January 29, 2023 at 3:55 pm #38258Here's my laminated dough spreadsheet, you can see how I use the yield row at the top of each set to adjust the ingredients based on the percentage column.
I've been using spreadsheets since before Visicalc, in fact I taught a course at the University of Nebraska Business College on using spreadsheets for financial modeling in around 1980.
Attachments:
You must be logged in to view attached files.January 30, 2023 at 4:30 am #38268Thanks Mike. I appreciate it.
January 30, 2023 at 7:22 am #38269This is so very cool. I have something similar that I use at work that calculates gross margin that I thought I could adapt at some point time permitting. I never did get around to it but now I don't have to.
Thank you for sharing!
January 30, 2023 at 9:40 am #38270Thanks, Rottiedogs, nice to see you posting again.
Everyone here should feel free to adapt this spreadsheet and let us know what you use it for. And let me know, either online or off-line, if you need help tweaking the spreadsheet. Excel has a lot of powerful features, I'm sure there are many features I've never used at all or to their full extent.
Several BBGA members have Excel spreadsheets that handle multi-stage formulas (ones with a starter or soaker) and that more closely resemble the BBGA formula standard.
I keep thinking there should be a way to do the BBGA formula standard as a webpage, but I don't think there's an easy way to do it in WordPress. I've looked at using Drupal, their built-in form tool isn't quite robust enough to do it, either.
In computer technical terms, it is a bill of materials system, and a multi-stage one if it handles starters and soakers. A really complex one, that handles multiple independent products, can be used to drive the daily production planning of a bakery.
January 30, 2023 at 1:05 pm #38271Thanks Mike. I'm trying to figure out how to add starter to my formula. I'm still not sure about how much of a percentage of the whole it should be.
Google and Microsoft (and others too, probably) both host online forms that can link in their spreadsheets. I don't know how easy it would be to pull that into the BBGA website but that would be a neat way to go. Build a form that queries you for ingredients and percentages and then fills in the recipe in the right format.

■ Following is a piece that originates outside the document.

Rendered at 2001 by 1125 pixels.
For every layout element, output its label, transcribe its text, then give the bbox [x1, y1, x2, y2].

But the BBGA is tech challenged and not great about taking members up on their offers of assistance, I think.
January 30, 2023 at 2:08 pm #38272I've been thinking of a two-phase process, first a Q&A form that asks what you're making, ingredients, percentages (or quantities), number of stages, etc, then takes all that information and builds an Excel spreadsheet.
Not sure how it would handle things like a frosting or glaze that isn't directly tied to the yield, but the BBGA format doesn't seem to deal with that, either.

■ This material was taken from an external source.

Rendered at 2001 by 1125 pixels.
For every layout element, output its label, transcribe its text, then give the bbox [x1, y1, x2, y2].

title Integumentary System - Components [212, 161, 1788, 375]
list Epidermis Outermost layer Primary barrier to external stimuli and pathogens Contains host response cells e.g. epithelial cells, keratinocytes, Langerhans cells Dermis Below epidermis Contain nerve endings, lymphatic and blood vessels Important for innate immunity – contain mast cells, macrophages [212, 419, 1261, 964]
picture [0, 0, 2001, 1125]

Most people who maintain a sourdough starter would need to just measure out the amount of starter the recipe calls for, so they may not need to know the weight of the individual components in the starter. It is still useful to know things like the hydration level of the starter to compute the hydration of the overall recipe, though.
There are probably some tools like ansible or terraform that could be used to do this. Don't know if Google Forms has the ability to do that or what other Google/Microsoft products might have that capability.

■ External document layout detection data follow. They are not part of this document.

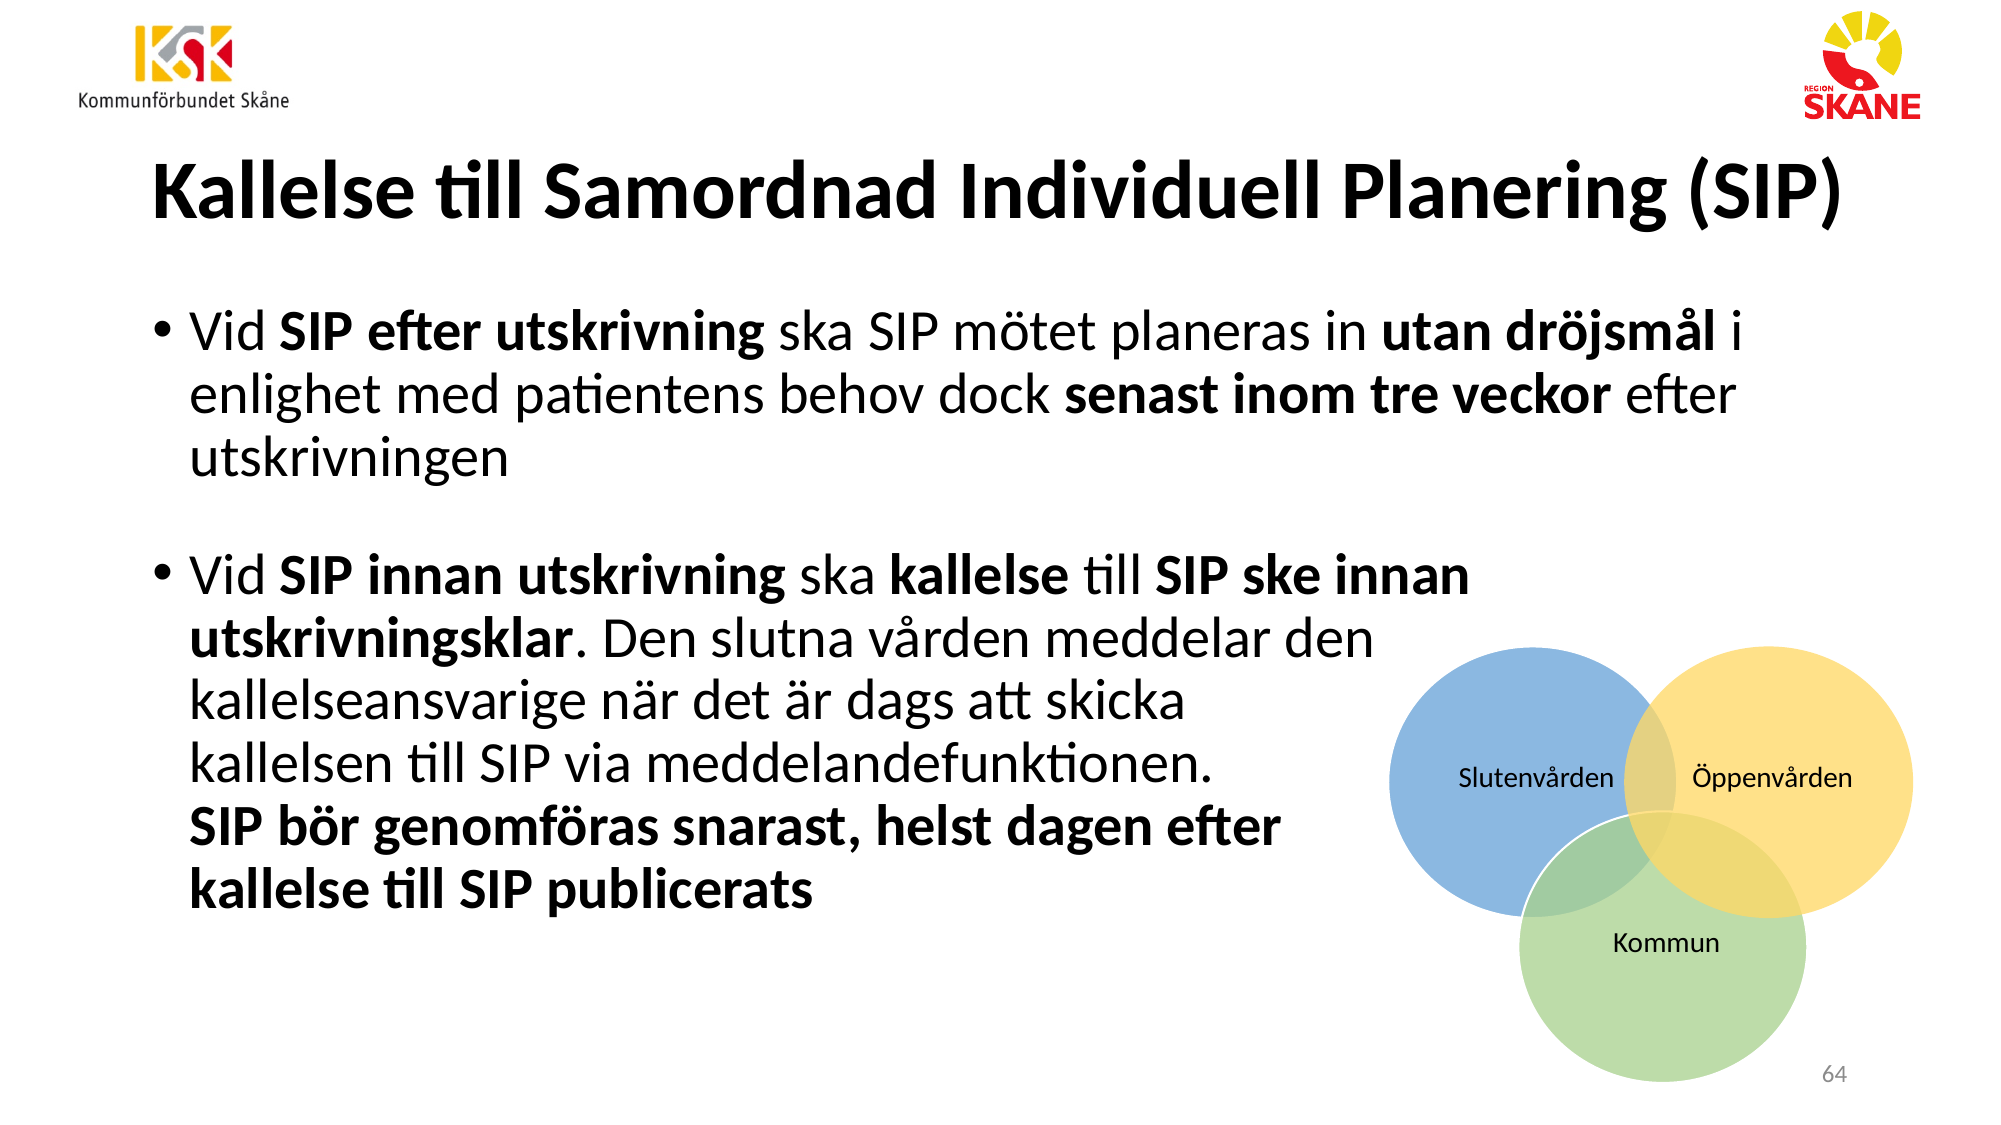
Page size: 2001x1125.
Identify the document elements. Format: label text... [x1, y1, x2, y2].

slide_number 64 [1412, 1042, 1863, 1103]
picture [64, 10, 303, 123]
picture [1804, 11, 1921, 120]
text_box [1388, 646, 1624, 919]
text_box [1624, 646, 1914, 919]
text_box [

When I start using a new recipe, my wife often enters it into a program that computes carbs per serving, myfitnesspal. But the ingredients database it uses is user-maintained and sometimes it is tough to find an entry that works for the recipe, and there are entries that are just plain wrong. (And the program has a nasty habit of losing the recipe mid-way through it if you hit the wrong key.)
One of the interesting things about building a formula using baker's percentages and then computing individual ingredient quantities needed to produce the desired yield is that you don't need to worry about how many grams or ounces are in a cup, etc., since everything is by weight, or even whether the yield is in grams, ounces, kilograms or pounds.
January 30, 2023 at 8:43 pm #38277Looks like the best option for a program to build Excel spreadsheets based on webform data is Python with an add-on package that can create Excel files. I've dabbled a little in Python, looks like I may need to get serious about learning it.